The Australian Defence Force Financial Services Consumer Centre (ADFFSCC) is an organisation responsible for providing financial education and literacy to its 80,000 personnel, Australia-wide. As you can imagine, the Australian military is an organisation that can’t afford to be vague with the language it uses to perform its critical functions for the residents of Australia. Earlier this month the ADFFSCC made the observation that there are still those in the industry who would prefer win the client’s trust by deliberately using loose language. The article is available at  https://adfconsumer.gov.au/independent-advice/ and is reproduced below …

Independent Advice – What Does It Really Mean?

Some financial advisers will seek to win your trust by claiming to be ‘independent’. That sounds reassuring. But be warned. The concept of independence in the financial advice industry is not necessarily what you might think it is.

On the one hand, unless an adviser is breaking the law by making a false claim (that has been known to happen), the word ‘independent’ should mean that a financial institution is not an owner, part owner or Australian Financial Services Licence holder of the adviser’s business. That may be reassuring to some clients. If you’re in any doubt about this, you should ask the adviser to prove such a claim or check it through records held by the Australian Securities and Investments Commission.

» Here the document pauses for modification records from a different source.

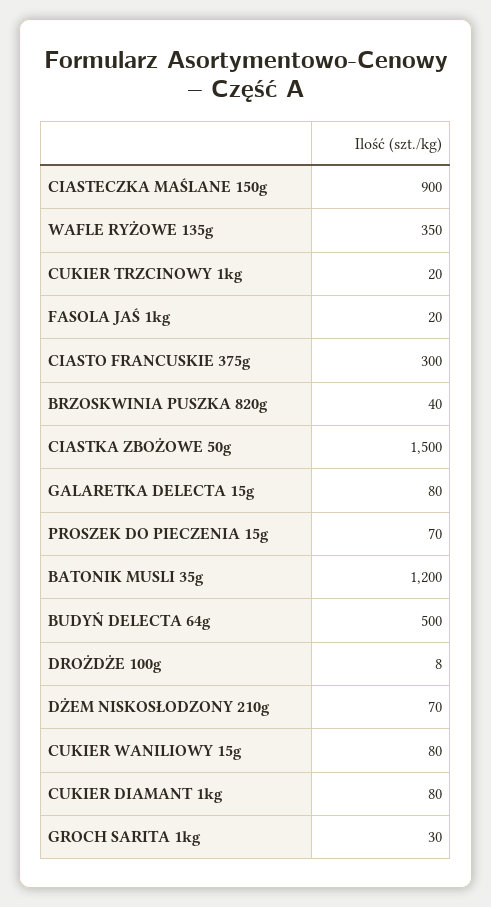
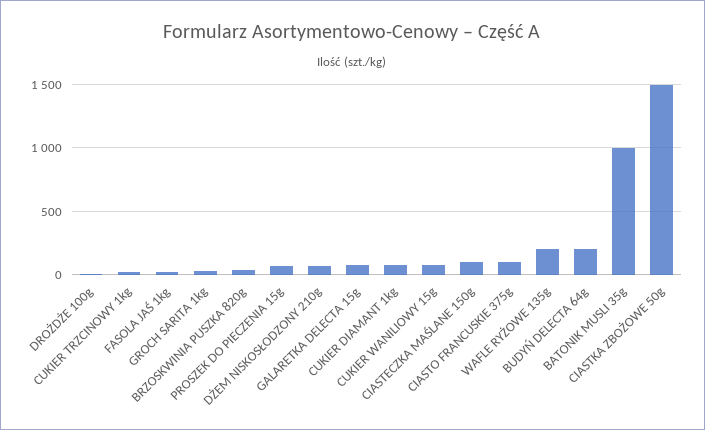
  {
-   "CIASTECZKA MAŚLANE 150g": 900,
+   "CIASTECZKA MAŚLANE 150g": 100,
-   "WAFLE RYŻOWE 135g": 350,
+   "WAFLE RYŻOWE 135g": 200,
    "CUKIER TRZCINOWY 1kg": 20,
    "FASOLA JAŚ 1kg": 20,
-   "CIASTO FRANCUSKIE 375g": 300,
+   "CIASTO FRANCUSKIE 375g": 100,
    "BRZOSKWINIA PUSZKA 820g": 40,
    "CIASTKA ZBOŻOWE 50g": 1500,
    "GALARETKA DELECTA 15g": 80,
    "PROSZEK DO PIECZENIA 15g": 70,
-   "BATONIK MUSLI 35g": 1200,
+   "BATONIK MUSLI 35g": 1000,
-   "BUDYŃ DELECTA 64g": 500,
+   "BUDYŃ DELECTA 64g": 200,
    "DROŻDŻE 100g": 8,
    "DŻEM NISKOSŁODZONY 210g": 70,
    "CUKIER WANILIOWY 15g": 80,
    "CUKIER DIAMANT 1kg": 80,
    "GROCH SARITA 1kg": 30
  }

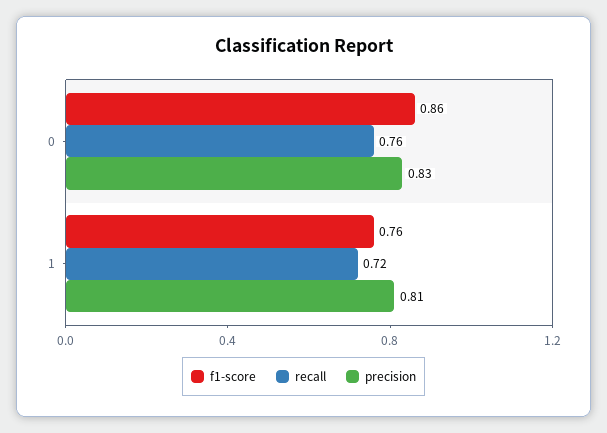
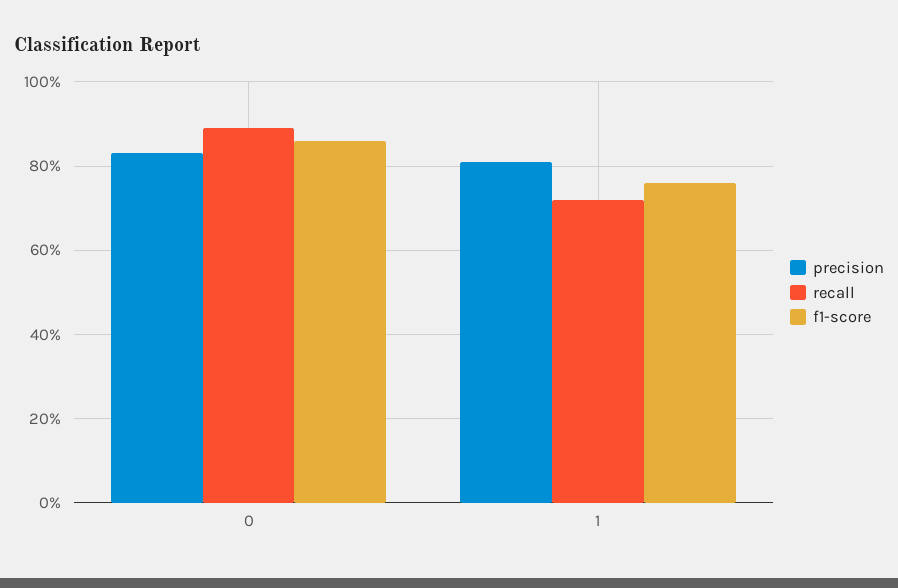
  {
    "f1-score": {
      "0": 0.86,
      "1": 0.76
    },
    "recall": {
-     "0": 0.76,
+     "0": 0.9,
      "1": 0.72
    },
    "precision": {
      "0": 0.83,
      "1": 0.81
    }
  }

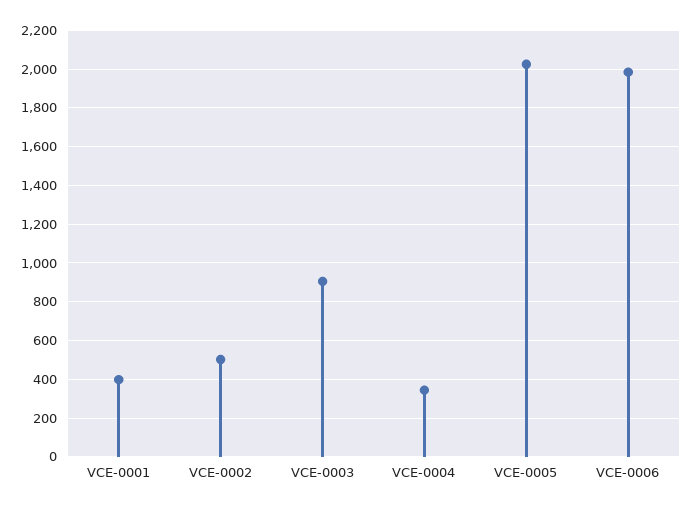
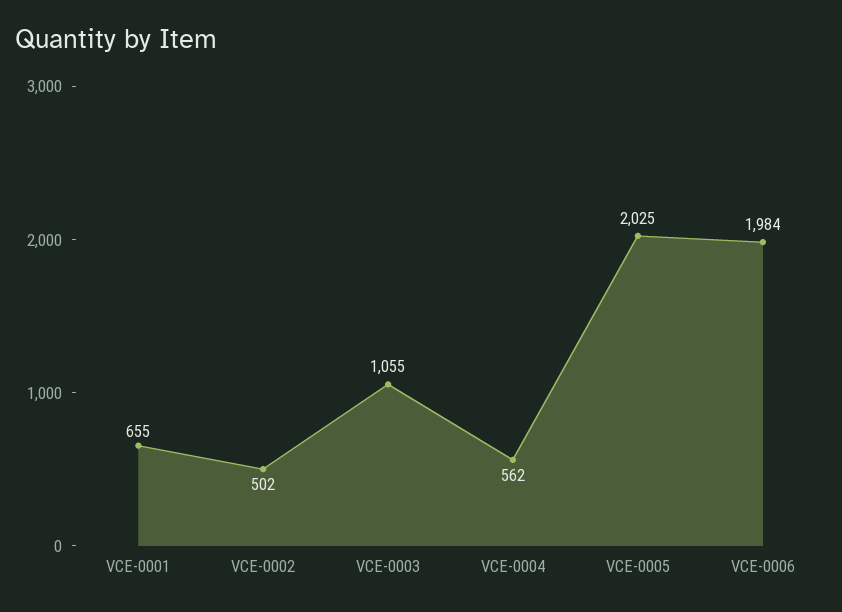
  {
-   "VCE-0001": 400,
+   "VCE-0001": 655,
    "VCE-0002": 502,
-   "VCE-0003": 900,
+   "VCE-0003": 1055,
-   "VCE-0004": 350,
+   "VCE-0004": 562,
    "VCE-0005": 2025,
    "VCE-0006": 1984
  }

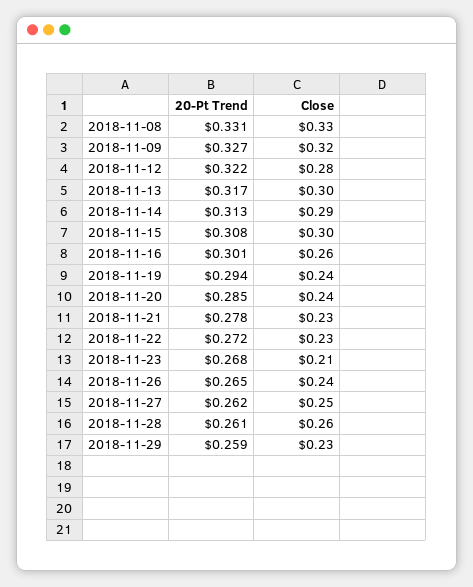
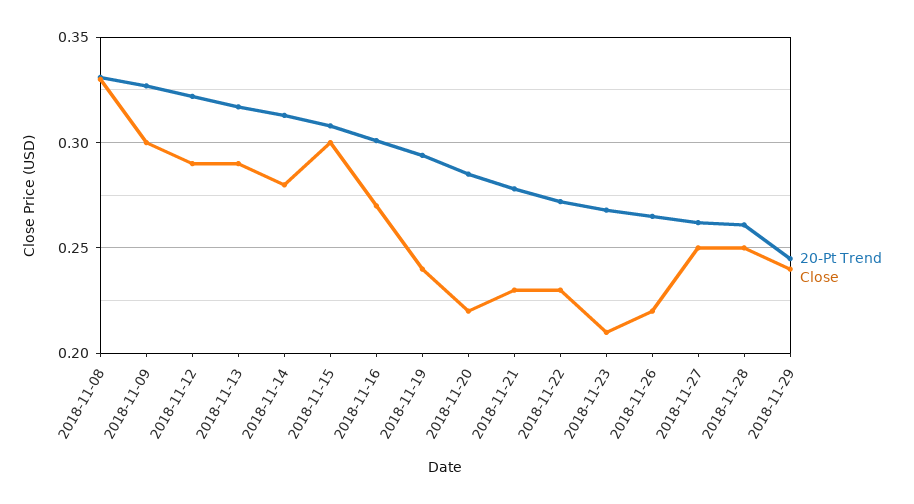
  {
    "20-Pt Trend": {
      "2018-11-08": 0.331,
      "2018-11-09": 0.327,
      "2018-11-12": 0.322,
      "2018-11-13": 0.317,
      "2018-11-14": 0.313,
      "2018-11-15": 0.308,
      "2018-11-16": 0.301,
      "2018-11-19": 0.294,
      "2018-11-20": 0.285,
      "2018-11-21": 0.278,
      "2018-11-22": 0.272,
      "2018-11-23": 0.268,
      "2018-11-26": 0.265,
      "2018-11-27": 0.262,
      "2018-11-28": 0.261,
-     "2018-11-29": 0.259
+     "2018-11-29": 0.245
    },
    "Close": {
      "2018-11-08": 0.33,
-     "2018-11-09": 0.32,
+     "2018-11-09": 0.3,
-     "2018-11-12": 0.28,
+     "2018-11-12": 0.29,
-     "2018-11-13": 0.3,
+     "2018-11-13": 0.29,
-     "2018-11-14": 0.29,
+     "2018-11-14": 0.28,
      "2018-11-15": 0.3,
-     "2018-11-16": 0.26,
+     "2018-11-16": 0.27,
      "2018-11-19": 0.24,
-     "2018-11-20": 0.24,
+     "2018-11-20": 0.22,
      "2018-11-21": 0.23,
      "2018-11-22": 0.23,
      "2018-11-23": 0.21,
-     "2018-11-26": 0.24,
+     "2018-11-26": 0.22,
      "2018-11-27": 0.25,
-     "2018-11-28": 0.26,
+     "2018-11-28": 0.25,
-     "2018-11-29": 0.23
+     "2018-11-29": 0.24
    }
  }

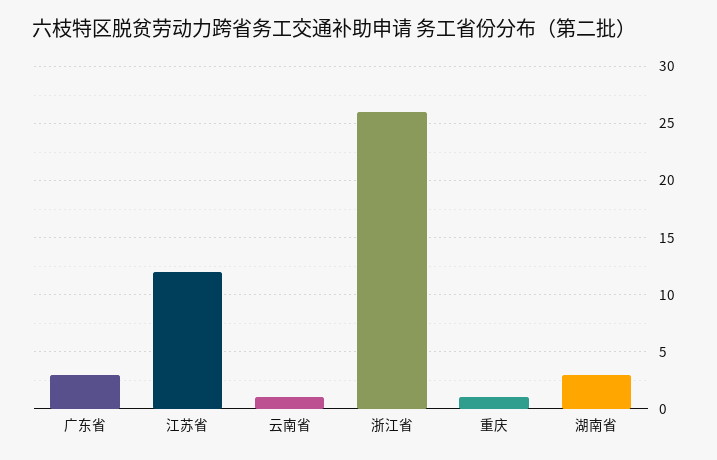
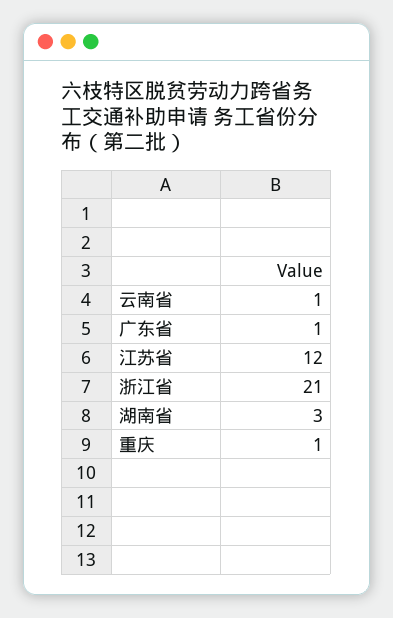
  {
-   "广东省": 3,
+   "广东省": 1,
    "江苏省": 12,
    "云南省": 1,
-   "浙江省": 26,
+   "浙江省": 21,
    "重庆": 1,
    "湖南省": 3
  }

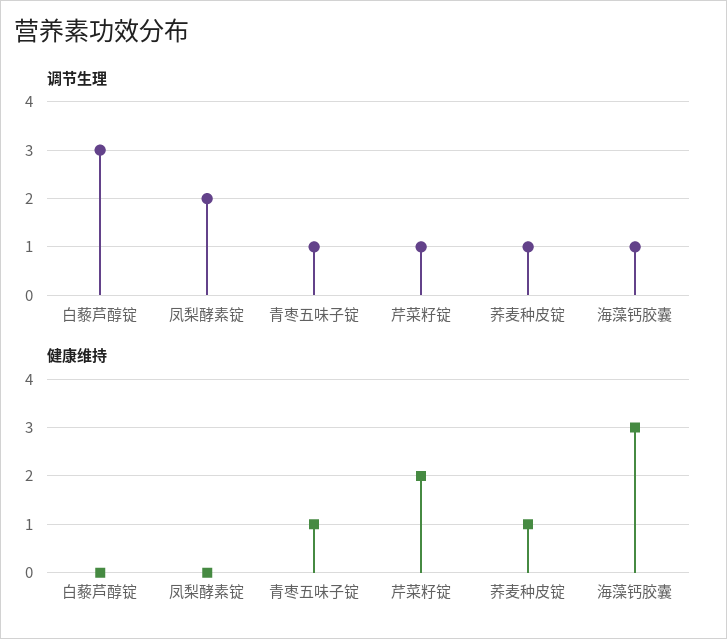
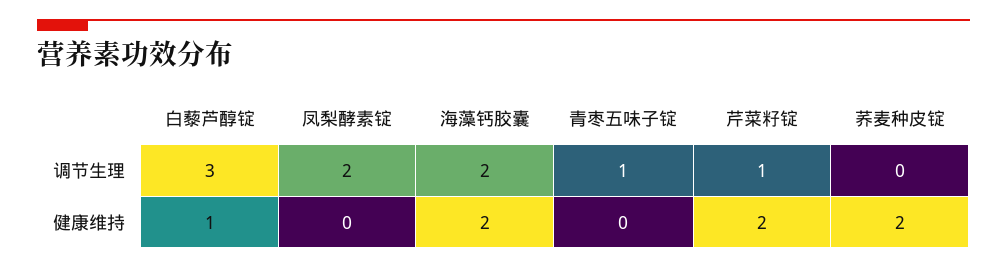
  {
    "调节生理": {
      "白藜芦醇锭": 3,
      "凤梨酵素锭": 2,
      "青枣五味子锭": 1,
      "芹菜籽锭": 1,
-     "荞麦种皮锭": 1,
+     "荞麦种皮锭": 0,
-     "海藻钙胶囊": 1
+     "海藻钙胶囊": 2
    },
    "健康维持": {
-     "白藜芦醇锭": 0,
+     "白藜芦醇锭": 1,
      "凤梨酵素锭": 0,
-     "青枣五味子锭": 1,
+     "青枣五味子锭": 0,
      "芹菜籽锭": 2,
-     "荞麦种皮锭": 1,
+     "荞麦种皮锭": 2,
-     "海藻钙胶囊": 3
+     "海藻钙胶囊": 2
    }
  }

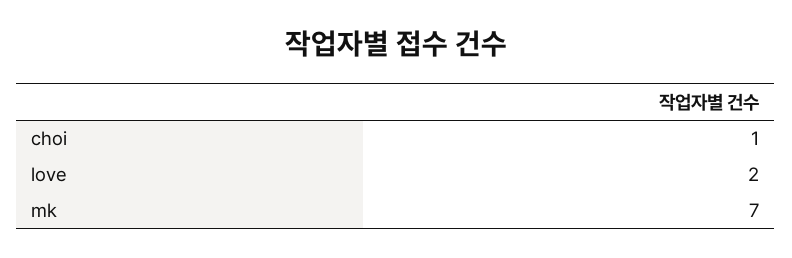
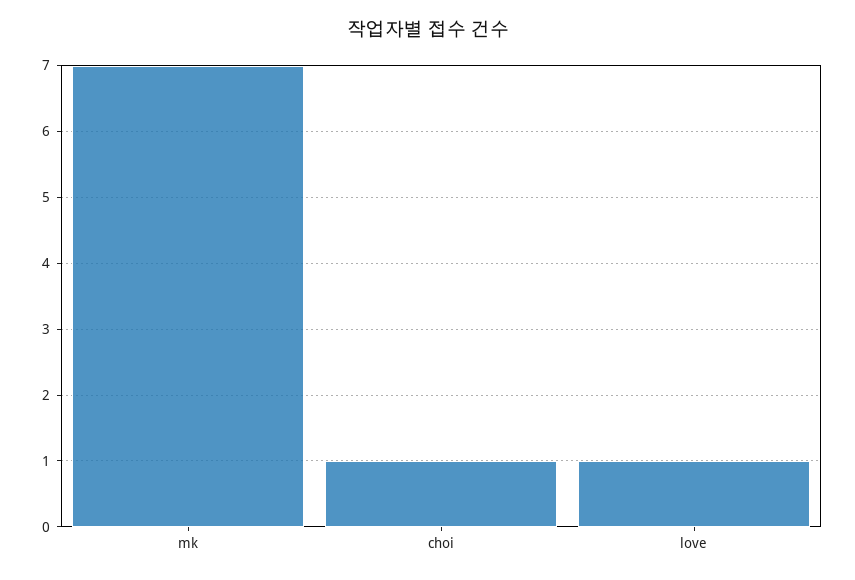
  {
    "choi": 1,
-   "love": 2,
+   "love": 1,
    "mk": 7
  }

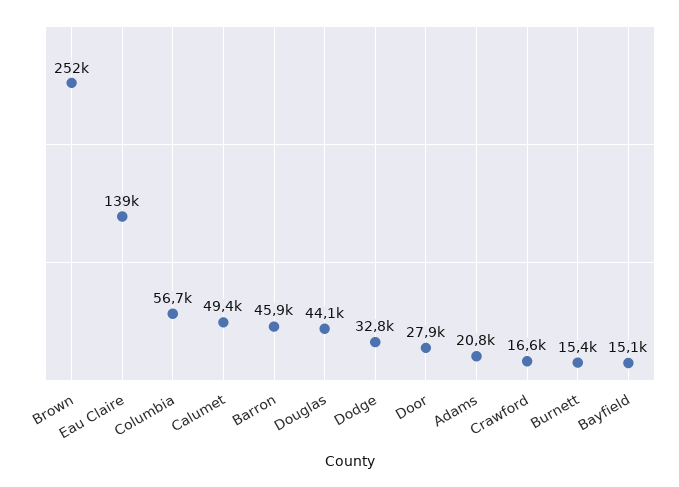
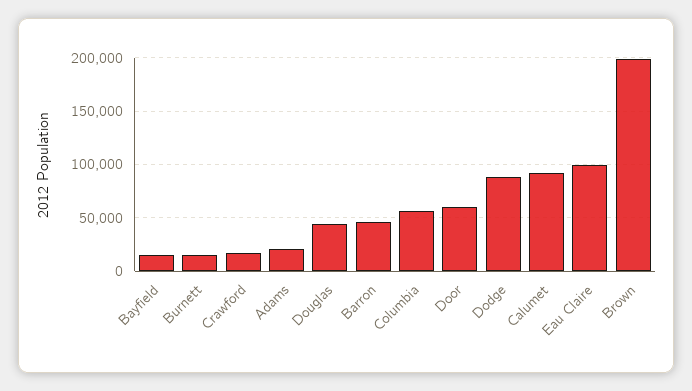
  {
-   "Brown": 252000,
+   "Brown": 200000,
-   "Eau Claire": 139000,
+   "Eau Claire": 100000,
    "Columbia": 56700,
-   "Calumet": 49400,
+   "Calumet": 90000,
    "Barron": 45900,
    "Douglas": 44100,
-   "Dodge": 32800,
+   "Dodge": 90000,
-   "Door": 27900,
+   "Door": 60000,
    "Adams": 20800,
    "Crawford": 16600,
    "Burnett": 15400,
    "Bayfield": 15100
  }

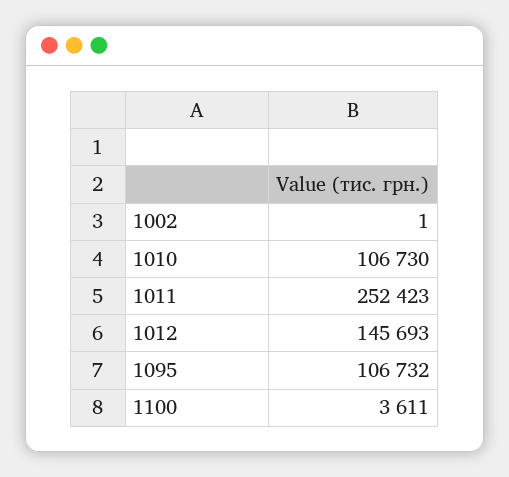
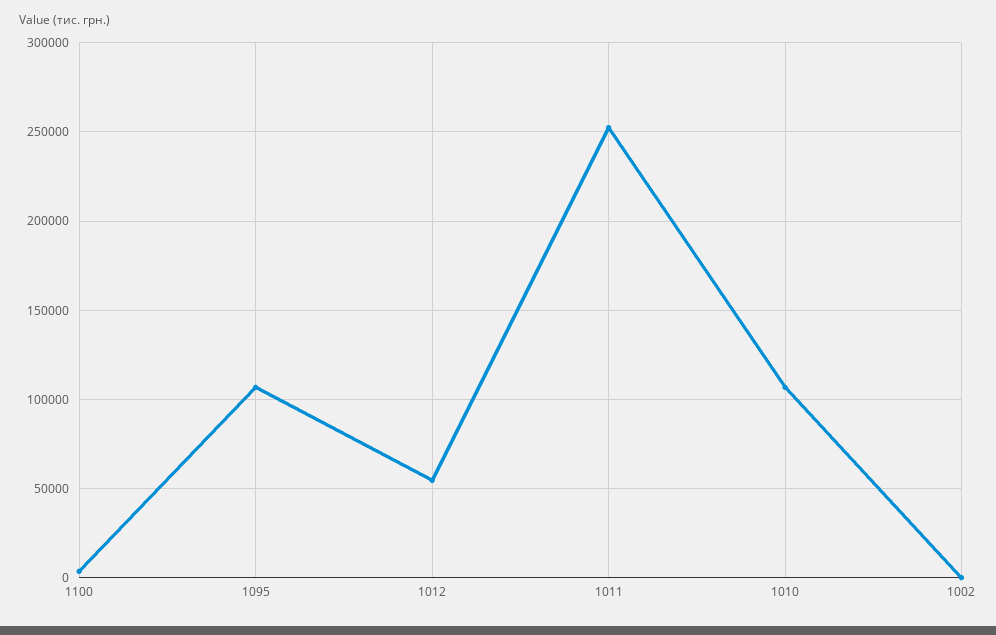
  {
    "1002": 1,
    "1010": 106730,
    "1011": 252423,
-   "1012": 145693,
+   "1012": 55000,
    "1095": 106732,
    "1100": 3611
  }

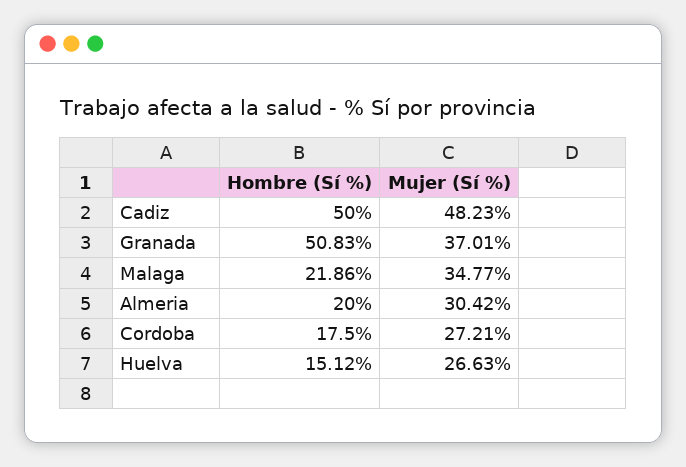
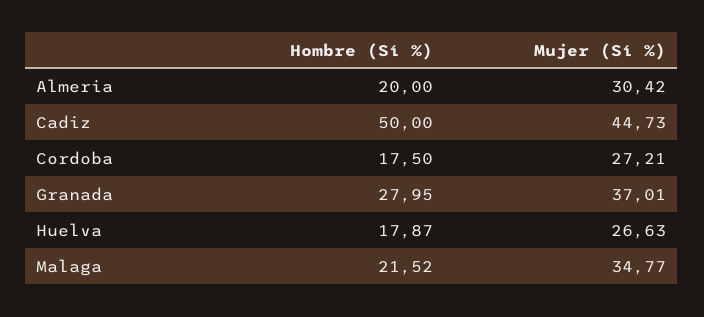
  {
    "Hombre (Sí %)": {
      "Cadiz": 50,
-     "Granada": 50.83,
+     "Granada": 27.95,
-     "Malaga": 21.86,
+     "Malaga": 21.52,
      "Almeria": 20,
      "Cordoba": 17.5,
-     "Huelva": 15.12
+     "Huelva": 17.87
    },
    "Mujer (Sí %)": {
-     "Cadiz": 48.23,
+     "Cadiz": 44.73,
      "Granada": 37.01,
      "Malaga": 34.77,
      "Almeria": 30.42,
      "Cordoba": 27.21,
      "Huelva": 26.63
    }
  }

On the other hand, the use of the word ‘independent’ does not preclude an adviser from receiving asset fees which as pointed out in our article Choosing a Financial Adviser – Follow the Money, are simply commissions by another name.

This perverse outcome has been confirmed in recent legislation requiring financial advisers who are not ‘independent’, ‘impartial’ and ‘unbiased’ to advise their clients why they are not. That sounds like a positive move, however, advisers who charge ‘asset fees’ are (strangely) not impacted by this requirement.

And (even more strangely) that same legislation doesn’t stop an ‘independent’ adviser from taking mortgage broking and property sales commissions because those forms of ‘conflicted remuneration’ are regulated under different laws.

Having considered this, clients might reasonably ask whether they are afforded any real legal protection from the impacts of conflicts of interest when advisers claim to be ‘independent’. The long answer is ‘not much’. The short answer is ‘no’. So, it’s up to clients to ask questions of the adviser to understand what’s really happening behind the use of that term.

To be fair, it’s worth noting that not all incentive arrangements necessarily lead to conflicts of interest and poor outcomes for clients.

The key point is how incentives are designed. Some financial advice businesses have introduced salary packages which enable advisers to earn bonuses, even profit shares, based on criteria other than product sales. These arrangements are to be supported and may even improve clients’ outcomes, such as by encouraging levels of personal service.

However, there are other incentives arrangements which appear to encourage independence of action and ‘best interests’ advice, but actually require advisers to reach sales targets/budgets simply in order to retain their employment.

Variations of these are designed by reference to a so-called ‘balanced scorecard’ which contains a series of performance criteria, one of which is the level of product sales achieved by individual financial advisers. Whilst arguably designed to encourage independence of action and ‘best interests’ advice, the inclusion of this criterion can easily destroy the legitimacy of the arrangement by introducing a conflict of interest which is designed to influence an adviser to sell products whether or not clients need them.

Let’s be clear. Most financial advisers are honest people. In that regard, they are simply a reflection of the citizens in our community. But most financial advisers are also conflicted in numerous and complex ways that may detrimentally affect the advice you receive. So, do yourself a favour and take the time to assess the claims that advisers make about their independence, integrity and honesty. You won’t be sorry if you do.